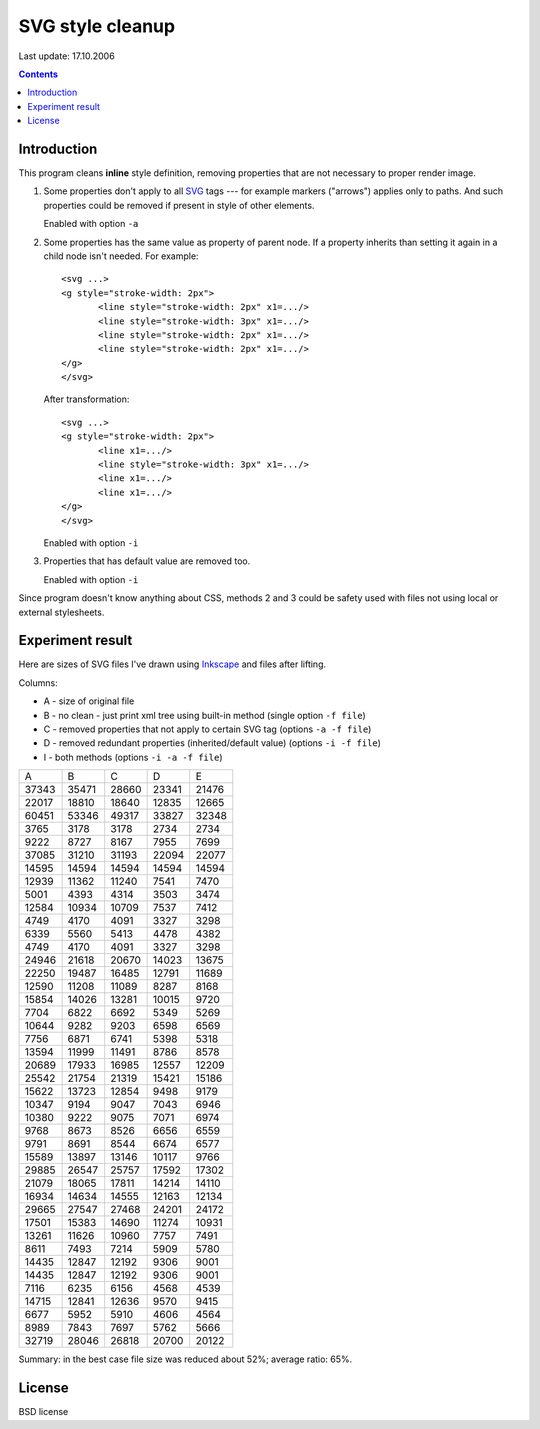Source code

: ===========================================================
                  SVG style cleanup
===========================================================

Last update: 17.10.2006

.. contents:: Contents


Introduction
------------------------------------------------------------

This program cleans **inline** style definition, removing
properties that are not necessary to proper render image.

1. Some properties don't apply to all SVG_ tags --- for
   example markers ("arrows") applies only to paths.
   And such properties could be removed if present in
   style of other elements.

   Enabled with option ``-a``

2. Some properties has the same value as property of parent
   node.  If a property inherits than setting it again in a
   child node isn't needed.  For example::

	   <svg ...>
	   <g style="stroke-width: 2px">
		  <line style="stroke-width: 2px" x1=.../>
		  <line style="stroke-width: 3px" x1=.../>
		  <line style="stroke-width: 2px" x1=.../>
		  <line style="stroke-width: 2px" x1=.../>
	   </g>
	   </svg>

   After transformation::
  
	   <svg ...>
	   <g style="stroke-width: 2px">
		  <line x1=.../>
		  <line style="stroke-width: 3px" x1=.../>
		  <line x1=.../>
		  <line x1=.../>
	   </g>
	   </svg>
   
   Enabled with option ``-i``

3. Properties that has default value are removed too.
   
   Enabled with option ``-i``


Since program doesn't know anything about CSS, methods 2
and 3 could be safety used with files not using local
or external stylesheets.


Experiment result
------------------------------------------------------------

Here are sizes of SVG files I've drawn using Inkscape_
and files after lifting.

Columns:

* A - size of original file
* B - no clean - just print xml tree using built-in method
  (single option ``-f file``)
* C - removed properties that not apply to certain SVG tag
  (options ``-a -f file``)
* D - removed redundant properties (inherited/default value)
  (options ``-i -f file``)
* I - both methods
  (options ``-i -a -f file``)

+-------+-------+-------+-------+-------+
|   A   |   B   |   C   |   D   |   E   |
+-------+-------+-------+-------+-------+
| 37343 | 35471 | 28660 | 23341 | 21476 |
+-------+-------+-------+-------+-------+
| 22017 | 18810 | 18640 | 12835 | 12665 |
+-------+-------+-------+-------+-------+
| 60451 | 53346 | 49317 | 33827 | 32348 |
+-------+-------+-------+-------+-------+
|  3765 |  3178 |  3178 |  2734 |  2734 |
+-------+-------+-------+-------+-------+
|  9222 |  8727 |  8167 |  7955 |  7699 |
+-------+-------+-------+-------+-------+
| 37085 | 31210 | 31193 | 22094 | 22077 |
+-------+-------+-------+-------+-------+
| 14595 | 14594 | 14594 | 14594 | 14594 |
+-------+-------+-------+-------+-------+
| 12939 | 11362 | 11240 |  7541 |  7470 |
+-------+-------+-------+-------+-------+
|  5001 |  4393 |  4314 |  3503 |  3474 |
+-------+-------+-------+-------+-------+
| 12584 | 10934 | 10709 |  7537 |  7412 |
+-------+-------+-------+-------+-------+
|  4749 |  4170 |  4091 |  3327 |  3298 |
+-------+-------+-------+-------+-------+
|  6339 |  5560 |  5413 |  4478 |  4382 |
+-------+-------+-------+-------+-------+
|  4749 |  4170 |  4091 |  3327 |  3298 |
+-------+-------+-------+-------+-------+
| 24946 | 21618 | 20670 | 14023 | 13675 |
+-------+-------+-------+-------+-------+
| 22250 | 19487 | 16485 | 12791 | 11689 |
+-------+-------+-------+-------+-------+
| 12590 | 11208 | 11089 |  8287 |  8168 |
+-------+-------+-------+-------+-------+
| 15854 | 14026 | 13281 | 10015 |  9720 |
+-------+-------+-------+-------+-------+
|  7704 |  6822 |  6692 |  5349 |  5269 |
+-------+-------+-------+-------+-------+
| 10644 |  9282 |  9203 |  6598 |  6569 |
+-------+-------+-------+-------+-------+
|  7756 |  6871 |  6741 |  5398 |  5318 |
+-------+-------+-------+-------+-------+
| 13594 | 11999 | 11491 |  8786 |  8578 |
+-------+-------+-------+-------+-------+
| 20689 | 17933 | 16985 | 12557 | 12209 |
+-------+-------+-------+-------+-------+
| 25542 | 21754 | 21319 | 15421 | 15186 |
+-------+-------+-------+-------+-------+
| 15622 | 13723 | 12854 |  9498 |  9179 |
+-------+-------+-------+-------+-------+
| 10347 |  9194 |  9047 |  7043 |  6946 |
+-------+-------+-------+-------+-------+
| 10380 |  9222 |  9075 |  7071 |  6974 |
+-------+-------+-------+-------+-------+
|  9768 |  8673 |  8526 |  6656 |  6559 |
+-------+-------+-------+-------+-------+
|  9791 |  8691 |  8544 |  6674 |  6577 |
+-------+-------+-------+-------+-------+
| 15589 | 13897 | 13146 | 10117 |  9766 |
+-------+-------+-------+-------+-------+
| 29885 | 26547 | 25757 | 17592 | 17302 |
+-------+-------+-------+-------+-------+
| 21079 | 18065 | 17811 | 14214 | 14110 |
+-------+-------+-------+-------+-------+
| 16934 | 14634 | 14555 | 12163 | 12134 |
+-------+-------+-------+-------+-------+
| 29665 | 27547 | 27468 | 24201 | 24172 |
+-------+-------+-------+-------+-------+
| 17501 | 15383 | 14690 | 11274 | 10931 |
+-------+-------+-------+-------+-------+
| 13261 | 11626 | 10960 |  7757 |  7491 |
+-------+-------+-------+-------+-------+
|  8611 |  7493 |  7214 |  5909 |  5780 |
+-------+-------+-------+-------+-------+
| 14435 | 12847 | 12192 |  9306 |  9001 |
+-------+-------+-------+-------+-------+
| 14435 | 12847 | 12192 |  9306 |  9001 |
+-------+-------+-------+-------+-------+
|  7116 |  6235 |  6156 |  4568 |  4539 |
+-------+-------+-------+-------+-------+
| 14715 | 12841 | 12636 |  9570 |  9415 |
+-------+-------+-------+-------+-------+
|  6677 |  5952 |  5910 |  4606 |  4564 |
+-------+-------+-------+-------+-------+
|  8989 |  7843 |  7697 |  5762 |  5666 |
+-------+-------+-------+-------+-------+
| 32719 | 28046 | 26818 | 20700 | 20122 |
+-------+-------+-------+-------+-------+

Summary: in the best case file size was reduced
about 52%; average ratio: 65%.

License
-----------------------------------------------------------

BSD license


.. _SVG:	http://www.w3.org/TR/SVG/
.. _Inkscape:	http://www.inkscape.org/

++++++++++++++++++++

Lines holding the string "node" must be copied out of the entries above.

   node.  If a property inherits than setting it again in a
   child node isn't needed.  For example::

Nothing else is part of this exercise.